Find each line in the records below that contains the string "kern", and copy those lines out.

• [Source material]
----------------
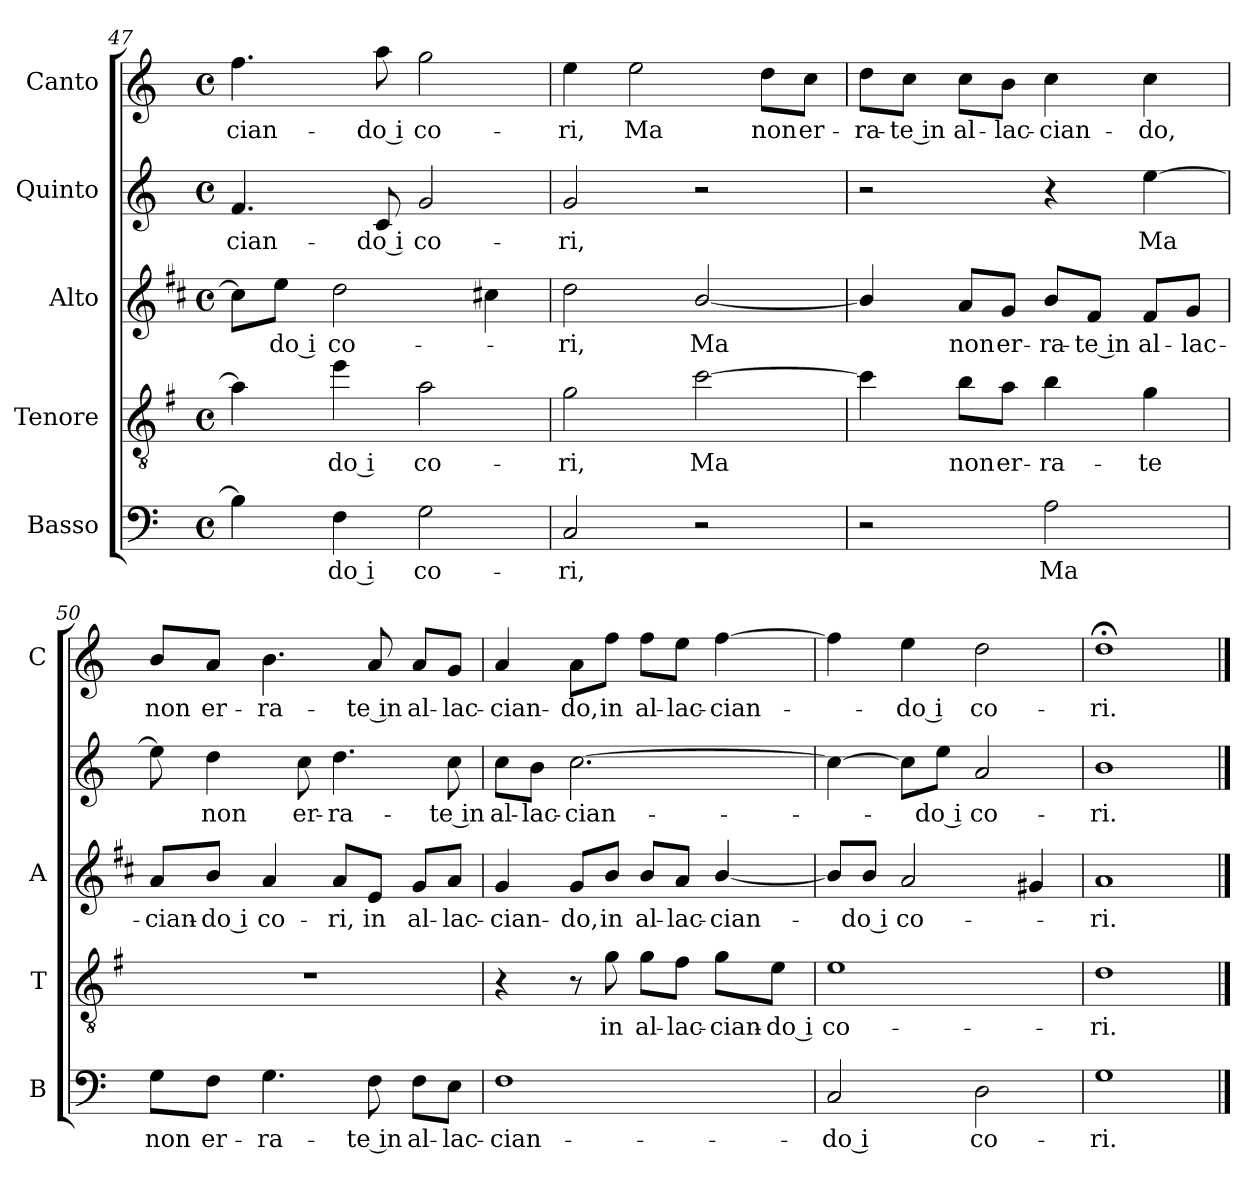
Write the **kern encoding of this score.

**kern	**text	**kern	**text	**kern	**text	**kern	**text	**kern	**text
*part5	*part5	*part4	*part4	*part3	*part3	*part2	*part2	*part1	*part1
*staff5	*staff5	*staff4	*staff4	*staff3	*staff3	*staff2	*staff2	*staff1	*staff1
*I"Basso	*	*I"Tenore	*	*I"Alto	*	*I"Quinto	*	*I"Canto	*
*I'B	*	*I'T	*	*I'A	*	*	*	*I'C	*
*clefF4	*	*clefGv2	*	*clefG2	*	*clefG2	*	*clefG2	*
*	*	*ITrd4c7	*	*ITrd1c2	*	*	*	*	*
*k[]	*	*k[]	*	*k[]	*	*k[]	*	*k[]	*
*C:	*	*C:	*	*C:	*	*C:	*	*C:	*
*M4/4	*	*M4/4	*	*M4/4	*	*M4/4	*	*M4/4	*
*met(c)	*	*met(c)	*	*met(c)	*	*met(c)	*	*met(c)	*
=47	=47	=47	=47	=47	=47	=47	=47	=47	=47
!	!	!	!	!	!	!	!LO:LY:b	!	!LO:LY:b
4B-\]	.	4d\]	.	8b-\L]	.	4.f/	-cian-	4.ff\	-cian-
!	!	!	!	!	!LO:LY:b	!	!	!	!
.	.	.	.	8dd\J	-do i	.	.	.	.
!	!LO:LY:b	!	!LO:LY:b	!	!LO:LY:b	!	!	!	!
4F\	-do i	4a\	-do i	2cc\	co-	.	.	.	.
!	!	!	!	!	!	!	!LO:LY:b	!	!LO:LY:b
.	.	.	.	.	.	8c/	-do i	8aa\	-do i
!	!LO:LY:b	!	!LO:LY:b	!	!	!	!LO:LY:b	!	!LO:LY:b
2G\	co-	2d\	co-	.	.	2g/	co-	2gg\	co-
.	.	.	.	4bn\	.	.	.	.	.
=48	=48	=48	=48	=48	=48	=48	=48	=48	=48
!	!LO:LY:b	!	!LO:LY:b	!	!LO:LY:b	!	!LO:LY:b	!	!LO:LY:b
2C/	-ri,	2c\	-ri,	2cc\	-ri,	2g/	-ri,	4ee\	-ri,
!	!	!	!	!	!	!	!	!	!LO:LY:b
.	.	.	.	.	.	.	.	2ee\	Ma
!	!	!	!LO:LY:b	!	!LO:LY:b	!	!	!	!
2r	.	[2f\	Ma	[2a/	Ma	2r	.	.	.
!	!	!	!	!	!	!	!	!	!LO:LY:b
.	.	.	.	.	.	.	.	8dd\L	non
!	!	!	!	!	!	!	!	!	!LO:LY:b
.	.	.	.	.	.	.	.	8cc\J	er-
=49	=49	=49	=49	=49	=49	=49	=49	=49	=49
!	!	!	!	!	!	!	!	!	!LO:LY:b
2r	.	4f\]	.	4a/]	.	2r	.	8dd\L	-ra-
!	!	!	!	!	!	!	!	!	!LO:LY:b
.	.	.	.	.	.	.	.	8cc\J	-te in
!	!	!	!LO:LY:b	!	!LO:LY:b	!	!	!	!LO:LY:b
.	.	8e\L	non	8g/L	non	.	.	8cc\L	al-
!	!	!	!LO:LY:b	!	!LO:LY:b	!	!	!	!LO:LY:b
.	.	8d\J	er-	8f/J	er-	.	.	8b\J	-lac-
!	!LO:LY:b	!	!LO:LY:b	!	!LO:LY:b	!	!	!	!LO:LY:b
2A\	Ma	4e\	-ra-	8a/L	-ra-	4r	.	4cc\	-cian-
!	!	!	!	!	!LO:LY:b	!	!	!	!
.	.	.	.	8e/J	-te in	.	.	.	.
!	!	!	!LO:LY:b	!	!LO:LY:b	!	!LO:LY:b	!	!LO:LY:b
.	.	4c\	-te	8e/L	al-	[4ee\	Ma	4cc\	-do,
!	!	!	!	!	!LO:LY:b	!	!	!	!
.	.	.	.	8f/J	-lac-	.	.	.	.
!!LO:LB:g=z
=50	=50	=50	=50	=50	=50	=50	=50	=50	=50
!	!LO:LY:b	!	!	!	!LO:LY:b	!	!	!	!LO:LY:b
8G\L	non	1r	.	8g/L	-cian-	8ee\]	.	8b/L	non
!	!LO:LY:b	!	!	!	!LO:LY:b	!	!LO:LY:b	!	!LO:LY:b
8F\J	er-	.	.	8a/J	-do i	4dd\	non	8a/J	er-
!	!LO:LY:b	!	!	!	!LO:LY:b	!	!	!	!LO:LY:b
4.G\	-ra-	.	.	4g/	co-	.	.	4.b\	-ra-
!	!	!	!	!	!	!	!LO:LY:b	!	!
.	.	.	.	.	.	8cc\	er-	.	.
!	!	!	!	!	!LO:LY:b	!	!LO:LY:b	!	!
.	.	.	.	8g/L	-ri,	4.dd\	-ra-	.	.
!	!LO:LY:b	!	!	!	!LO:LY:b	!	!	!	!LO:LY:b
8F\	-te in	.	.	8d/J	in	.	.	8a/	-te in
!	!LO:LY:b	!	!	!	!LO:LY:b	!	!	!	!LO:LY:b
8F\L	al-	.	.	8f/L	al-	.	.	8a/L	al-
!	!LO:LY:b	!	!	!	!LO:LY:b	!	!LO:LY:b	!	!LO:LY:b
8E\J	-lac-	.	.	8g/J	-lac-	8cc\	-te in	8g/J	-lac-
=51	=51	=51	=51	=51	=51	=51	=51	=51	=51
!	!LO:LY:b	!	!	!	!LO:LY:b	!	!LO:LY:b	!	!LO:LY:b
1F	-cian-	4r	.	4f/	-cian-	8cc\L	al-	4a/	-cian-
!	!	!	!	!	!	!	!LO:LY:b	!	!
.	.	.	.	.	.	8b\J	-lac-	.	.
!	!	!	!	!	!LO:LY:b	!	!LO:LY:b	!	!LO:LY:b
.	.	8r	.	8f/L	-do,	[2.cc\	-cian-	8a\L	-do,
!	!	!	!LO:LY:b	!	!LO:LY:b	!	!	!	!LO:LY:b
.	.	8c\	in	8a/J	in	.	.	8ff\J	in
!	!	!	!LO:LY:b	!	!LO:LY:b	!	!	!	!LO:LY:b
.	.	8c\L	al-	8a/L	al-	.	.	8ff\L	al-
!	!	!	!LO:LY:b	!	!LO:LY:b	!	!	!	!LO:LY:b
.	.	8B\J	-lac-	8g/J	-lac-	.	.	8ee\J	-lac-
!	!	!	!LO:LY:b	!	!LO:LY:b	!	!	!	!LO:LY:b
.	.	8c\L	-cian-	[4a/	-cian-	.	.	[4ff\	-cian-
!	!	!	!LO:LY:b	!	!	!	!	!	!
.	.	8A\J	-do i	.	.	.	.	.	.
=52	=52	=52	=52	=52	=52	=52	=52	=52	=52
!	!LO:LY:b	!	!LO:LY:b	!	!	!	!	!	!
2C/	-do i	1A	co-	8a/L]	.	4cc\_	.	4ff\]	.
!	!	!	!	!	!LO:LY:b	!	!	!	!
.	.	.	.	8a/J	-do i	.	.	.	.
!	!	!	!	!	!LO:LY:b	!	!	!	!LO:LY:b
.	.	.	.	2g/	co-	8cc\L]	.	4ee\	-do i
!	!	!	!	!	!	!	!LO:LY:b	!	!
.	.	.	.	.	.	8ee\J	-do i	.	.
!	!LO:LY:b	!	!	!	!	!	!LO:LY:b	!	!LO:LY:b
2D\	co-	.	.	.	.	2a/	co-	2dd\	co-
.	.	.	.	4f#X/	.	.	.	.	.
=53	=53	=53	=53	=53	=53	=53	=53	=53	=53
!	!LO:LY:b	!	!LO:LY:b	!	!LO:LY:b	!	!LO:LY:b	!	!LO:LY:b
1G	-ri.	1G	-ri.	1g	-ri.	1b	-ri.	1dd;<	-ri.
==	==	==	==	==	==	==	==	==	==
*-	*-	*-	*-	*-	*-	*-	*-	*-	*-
----------------
• [Result of this exercise]
Write the **kern encoding of this score.
**kern	**text	**kern	**text	**kern	**text	**kern	**text	**kern	**text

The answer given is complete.